Telematic Embrace: Visionary Theories of Art, Technology and Consciousness is a highly academic collection of essays by Roy Ascott. His writing seems to always have been at the forefront of ideas in art whether in cybernetics, post-modern thought, or the twinned technologies of computers and telecommunications. Ascott isn’t interested in using computers merely to make images; his interests lie in processes of interactivity and global communications and how they can be used to make a new kind of art.
In this collection of writing extending from the early sixties through the year two thousand, Ascott explores the edges of not what is possible, but what might be possible. His early writings explore the theme of cybernetics. Long before the word cyber became a catch-phrase of digital technology, it was used to describe interactive systems that created order and purpose through feedback loops. He finds this analogous to the interactive process that artists have always sought (even if they were unaware of it), and is a key concept in his personal art.
With terms like techno-qualia, cyberception, and post-biological, Ascott loves coining new words to express new possibilities; a hallmark of its time. His writings from the 90s are a reminder of the techno-utopianism that preceded the dot-com crash. They reflect a time when the (then) new and growing technologies seemed to hold the promise of all things being possible – a chance to reinvent the world with digital and communication tools that could reshape not just the world, but human consciousness itself. Instead, we found ourselves in a world of everyday commerce filled with the likes of ebay and amazon.com.
Ascott’s writing is ultimately not about technology, but the mind. He writes in his essay Weaving the Shamanic Web (1998): “It is my contention that not only has the moment arrived in Western art for the artist to recognize the primacy of consciousness as both the context and content of art, …but that the very provenance of art in the twentieth century leads, through its psychic, spiritual, and conceptual aspirations, towards this technoetic condition.” He explores the similarities and differences between virtual reality and drug-trance experiences of shamans – from first hand experience. For Ascott, art should transcend the simple idea of object and viewer. As in shamanic rituals, there is no audience, only participants.

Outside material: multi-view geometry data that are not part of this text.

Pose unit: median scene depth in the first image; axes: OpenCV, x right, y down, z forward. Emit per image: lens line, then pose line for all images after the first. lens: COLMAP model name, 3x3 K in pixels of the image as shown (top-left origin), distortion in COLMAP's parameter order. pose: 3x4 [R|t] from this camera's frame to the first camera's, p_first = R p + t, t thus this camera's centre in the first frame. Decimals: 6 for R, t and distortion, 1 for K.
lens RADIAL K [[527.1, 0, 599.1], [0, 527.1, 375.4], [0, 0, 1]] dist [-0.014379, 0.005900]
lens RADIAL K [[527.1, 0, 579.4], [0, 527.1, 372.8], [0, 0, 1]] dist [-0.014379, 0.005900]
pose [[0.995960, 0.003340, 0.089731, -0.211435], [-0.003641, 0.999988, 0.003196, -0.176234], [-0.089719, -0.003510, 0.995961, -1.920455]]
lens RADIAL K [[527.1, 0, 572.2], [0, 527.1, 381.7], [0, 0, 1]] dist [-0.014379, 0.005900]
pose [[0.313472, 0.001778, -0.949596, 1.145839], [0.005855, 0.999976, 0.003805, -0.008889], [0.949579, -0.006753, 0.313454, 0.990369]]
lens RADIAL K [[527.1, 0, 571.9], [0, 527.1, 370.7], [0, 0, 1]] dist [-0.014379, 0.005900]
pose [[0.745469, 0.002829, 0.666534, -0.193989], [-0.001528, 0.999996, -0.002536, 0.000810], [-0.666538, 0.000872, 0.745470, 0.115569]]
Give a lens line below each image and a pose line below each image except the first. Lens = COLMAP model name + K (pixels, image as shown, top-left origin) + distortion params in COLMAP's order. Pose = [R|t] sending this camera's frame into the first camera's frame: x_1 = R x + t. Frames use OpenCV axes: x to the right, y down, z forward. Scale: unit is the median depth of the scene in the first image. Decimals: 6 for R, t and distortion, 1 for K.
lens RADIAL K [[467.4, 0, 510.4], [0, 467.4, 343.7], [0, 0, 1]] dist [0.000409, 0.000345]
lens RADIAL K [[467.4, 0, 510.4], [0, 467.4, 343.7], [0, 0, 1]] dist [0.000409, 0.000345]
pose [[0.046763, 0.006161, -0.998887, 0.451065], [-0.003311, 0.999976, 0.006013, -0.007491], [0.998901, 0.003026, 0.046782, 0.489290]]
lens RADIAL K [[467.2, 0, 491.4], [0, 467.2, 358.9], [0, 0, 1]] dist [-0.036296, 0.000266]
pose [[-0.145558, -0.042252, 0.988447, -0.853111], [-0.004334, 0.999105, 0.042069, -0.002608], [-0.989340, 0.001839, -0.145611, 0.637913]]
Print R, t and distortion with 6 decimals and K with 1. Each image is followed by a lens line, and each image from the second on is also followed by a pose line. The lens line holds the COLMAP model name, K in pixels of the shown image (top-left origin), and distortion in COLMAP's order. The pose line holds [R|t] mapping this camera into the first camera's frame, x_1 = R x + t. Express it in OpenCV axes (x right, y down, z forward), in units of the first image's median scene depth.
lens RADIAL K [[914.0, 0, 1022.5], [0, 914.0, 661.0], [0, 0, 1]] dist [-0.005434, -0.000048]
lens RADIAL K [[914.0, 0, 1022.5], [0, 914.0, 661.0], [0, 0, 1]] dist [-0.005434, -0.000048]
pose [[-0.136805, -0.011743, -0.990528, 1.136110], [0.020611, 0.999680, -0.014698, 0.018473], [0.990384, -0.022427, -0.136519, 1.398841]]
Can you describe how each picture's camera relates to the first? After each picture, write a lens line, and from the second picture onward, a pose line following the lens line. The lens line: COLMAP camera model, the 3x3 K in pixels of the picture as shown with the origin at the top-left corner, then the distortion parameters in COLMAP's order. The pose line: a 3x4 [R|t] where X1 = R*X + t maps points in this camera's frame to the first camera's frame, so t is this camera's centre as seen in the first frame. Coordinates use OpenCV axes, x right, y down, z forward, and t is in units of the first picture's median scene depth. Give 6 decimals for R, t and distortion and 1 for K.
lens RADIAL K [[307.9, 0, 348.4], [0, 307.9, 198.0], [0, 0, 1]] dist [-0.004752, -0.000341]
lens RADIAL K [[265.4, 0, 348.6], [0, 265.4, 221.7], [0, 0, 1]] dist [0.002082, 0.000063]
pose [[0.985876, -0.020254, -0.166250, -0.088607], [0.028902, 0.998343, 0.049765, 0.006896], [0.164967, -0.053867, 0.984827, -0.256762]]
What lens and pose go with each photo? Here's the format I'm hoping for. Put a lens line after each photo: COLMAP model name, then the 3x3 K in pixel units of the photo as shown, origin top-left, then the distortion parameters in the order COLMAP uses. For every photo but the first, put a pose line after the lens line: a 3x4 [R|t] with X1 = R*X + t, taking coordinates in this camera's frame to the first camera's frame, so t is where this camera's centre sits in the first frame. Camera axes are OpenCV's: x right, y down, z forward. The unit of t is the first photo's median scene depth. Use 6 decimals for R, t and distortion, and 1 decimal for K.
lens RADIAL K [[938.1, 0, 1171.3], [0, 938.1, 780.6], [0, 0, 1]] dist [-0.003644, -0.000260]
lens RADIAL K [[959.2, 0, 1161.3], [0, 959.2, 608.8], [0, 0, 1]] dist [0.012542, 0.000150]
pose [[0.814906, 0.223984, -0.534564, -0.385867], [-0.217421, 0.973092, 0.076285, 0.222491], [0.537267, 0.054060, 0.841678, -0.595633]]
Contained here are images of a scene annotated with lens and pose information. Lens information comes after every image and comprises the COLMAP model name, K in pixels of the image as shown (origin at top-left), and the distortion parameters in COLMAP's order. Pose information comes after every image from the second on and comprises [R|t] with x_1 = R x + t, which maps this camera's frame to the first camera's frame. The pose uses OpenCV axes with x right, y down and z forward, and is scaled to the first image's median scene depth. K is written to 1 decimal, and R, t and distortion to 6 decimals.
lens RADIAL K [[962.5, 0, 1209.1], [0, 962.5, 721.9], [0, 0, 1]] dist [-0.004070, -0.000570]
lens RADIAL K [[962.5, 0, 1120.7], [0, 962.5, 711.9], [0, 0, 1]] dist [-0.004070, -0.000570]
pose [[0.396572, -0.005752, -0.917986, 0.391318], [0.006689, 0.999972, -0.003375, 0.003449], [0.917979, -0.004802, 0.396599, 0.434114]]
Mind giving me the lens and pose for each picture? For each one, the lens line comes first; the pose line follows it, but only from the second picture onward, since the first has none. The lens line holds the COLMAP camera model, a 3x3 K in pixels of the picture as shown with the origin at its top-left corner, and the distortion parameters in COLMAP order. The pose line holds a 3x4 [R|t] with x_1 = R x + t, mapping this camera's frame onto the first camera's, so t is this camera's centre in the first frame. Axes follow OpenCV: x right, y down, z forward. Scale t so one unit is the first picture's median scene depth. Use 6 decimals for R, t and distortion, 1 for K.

This is a book about ideas, and as such, can be a pretty heady exploration. Ascott isn’t only looking at his own historical moment, but toward a future (possibly hundreds of years hence) – filled with art big enough to fill the world and small enough to touch the soul. It is up to the reader to decide whether these are historical documents that reflect the ideas and hopes of the recent past or a road map for a future that artists will create, challenging what we now consider to be art.
Telematic Embrace: Visionary Theories of Art, Technology, and Consciousness
Roy Ascott (Author), Edward A. Shanken (Editor)
Paperback: 439 pages
Publisher: University of California Press
Edward Bateman is an assistant professor at the University of Utah and teaches art in the Photography/Digital Imaging program.